Paul Ulrich, vice president of government and regulatory affairs for Jonah Energy, said he has witnessed a remarkable voluntary response from operators and technology providers to reduce emissions in ways never conceived 10 to 15 years ago.
“That, to me, has been a very positive development. We’re at a point now where we can deploy and test new technology as much as we want based on how many providers are out there,” Ulrich said. “LongPath in particular is pushing the envelope to help us meet the challenge.”
Looking ahead
The DOE loan will go toward building up LongPath’s networks to make coverage available for companies across regions, Rieker said.
“From an oil and gas perspective, we see so much opportunity for increased production because losses in general from the system … might be bigger than operators can imagine. So, there’s a real gain in efficiency for operations that’s there,” he explained.

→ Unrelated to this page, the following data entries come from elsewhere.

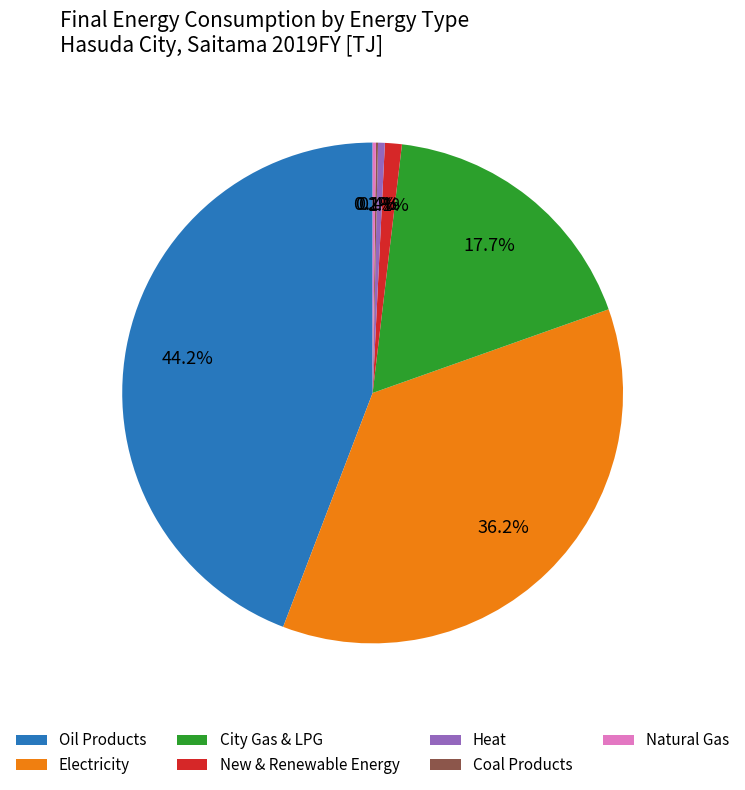

Between Heat and Oil Products, which is larger?

Oil Products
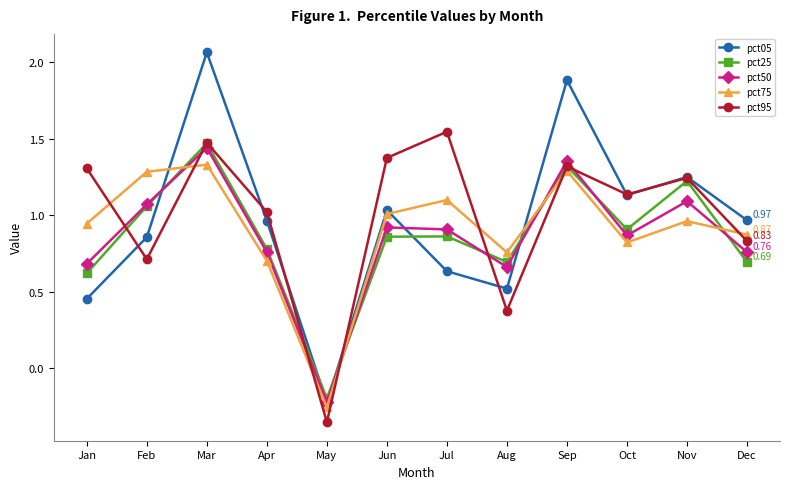

Which series has the largest total across all categories?

pct95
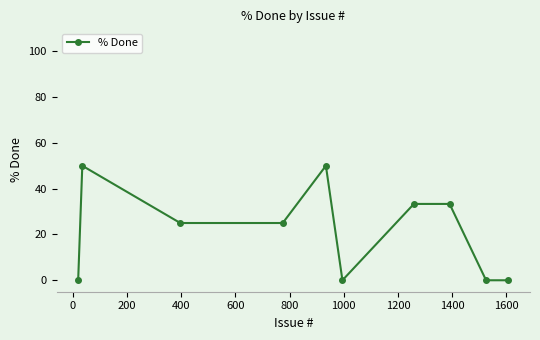

Is this an area chart (filled region under the line)?

No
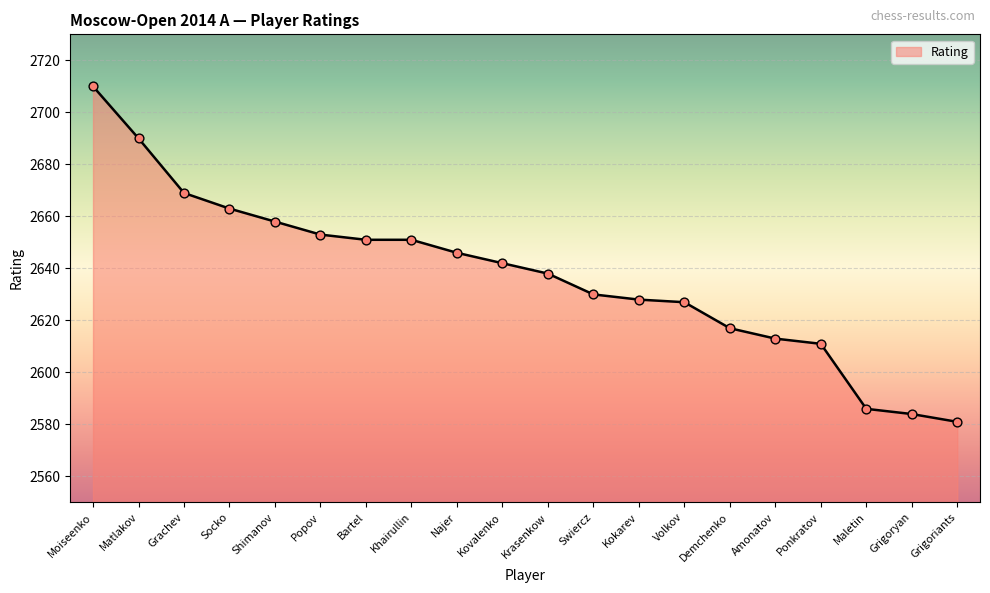

Approximately how many times larger is the value at Grigoryan compared to Socko?

1.0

Though LongPath is focused on oil and gas sites, the technology could be used in other industries that need to track methane emissions, Rieker said. The possibilities include monitoring emissions from landfills or even tracking methane levels from wetlands as temperatures rise.
“Every day we get a call from somebody that says, ‘hey, do you think it could work for this?’ And more often than not, we have to say no,” Rieker said. “But that’s just because we’re growing … [and] we’re really focused right now on this oil and gas market. But we would love to set this up in the future.”